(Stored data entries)
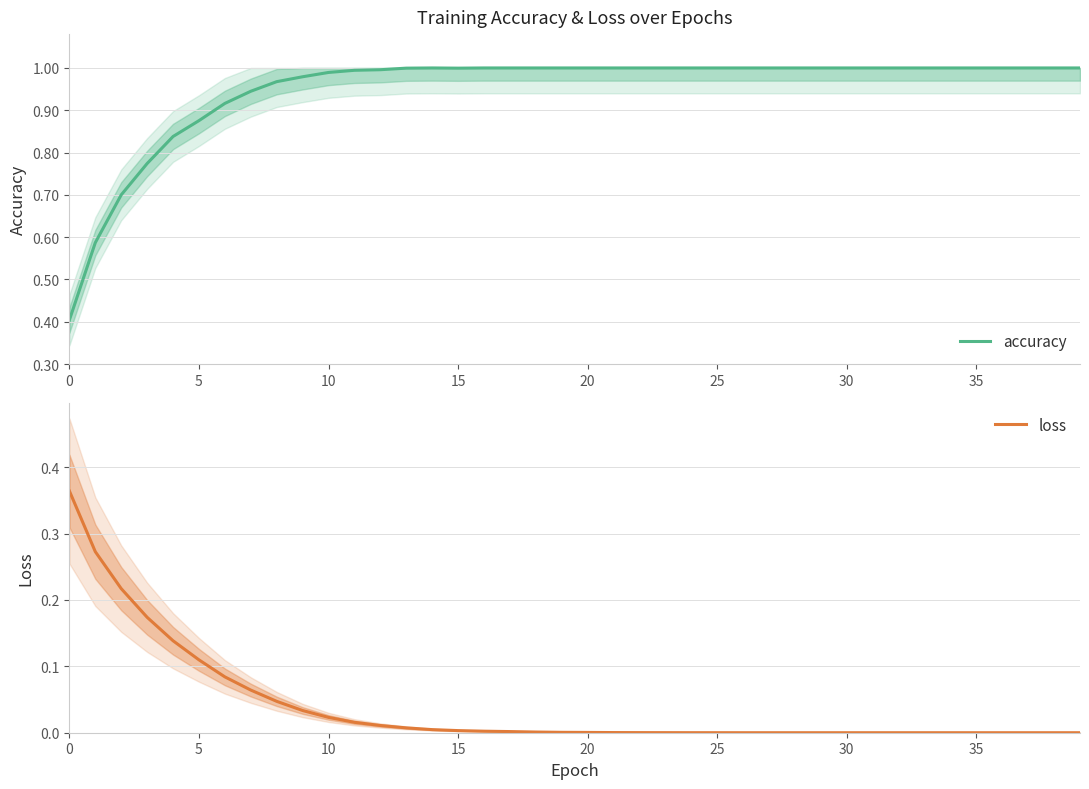

What is the label of the 12th point from the left?

11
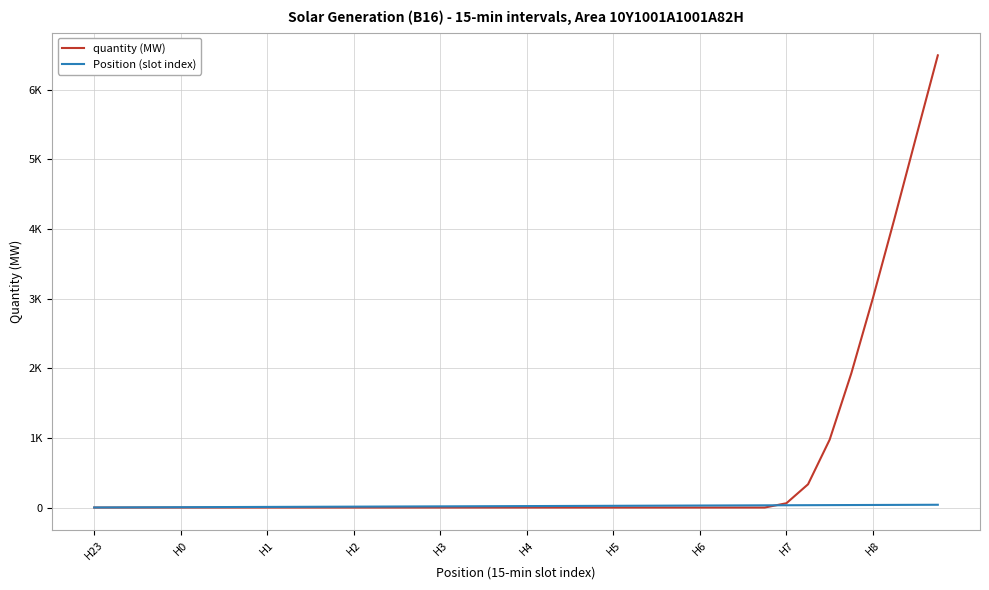

What are all the series names shown in the legend?

quantity (MW), Position (slot index)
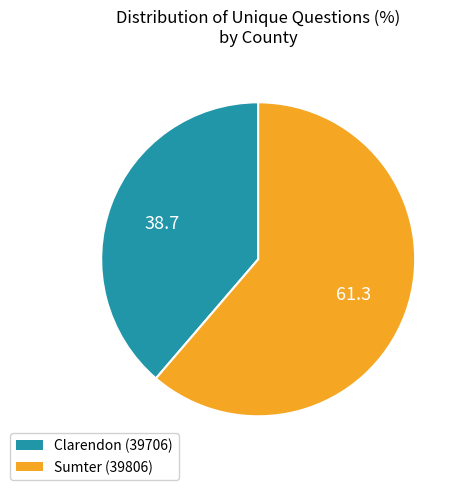

Is the sum of Clarendon (39706) and Sumter (39806) greater than half?

Yes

» **Activity**
Count how many lines in the items above contain the string "What", with case counting. Reply with the number alone.

» **Response box**
2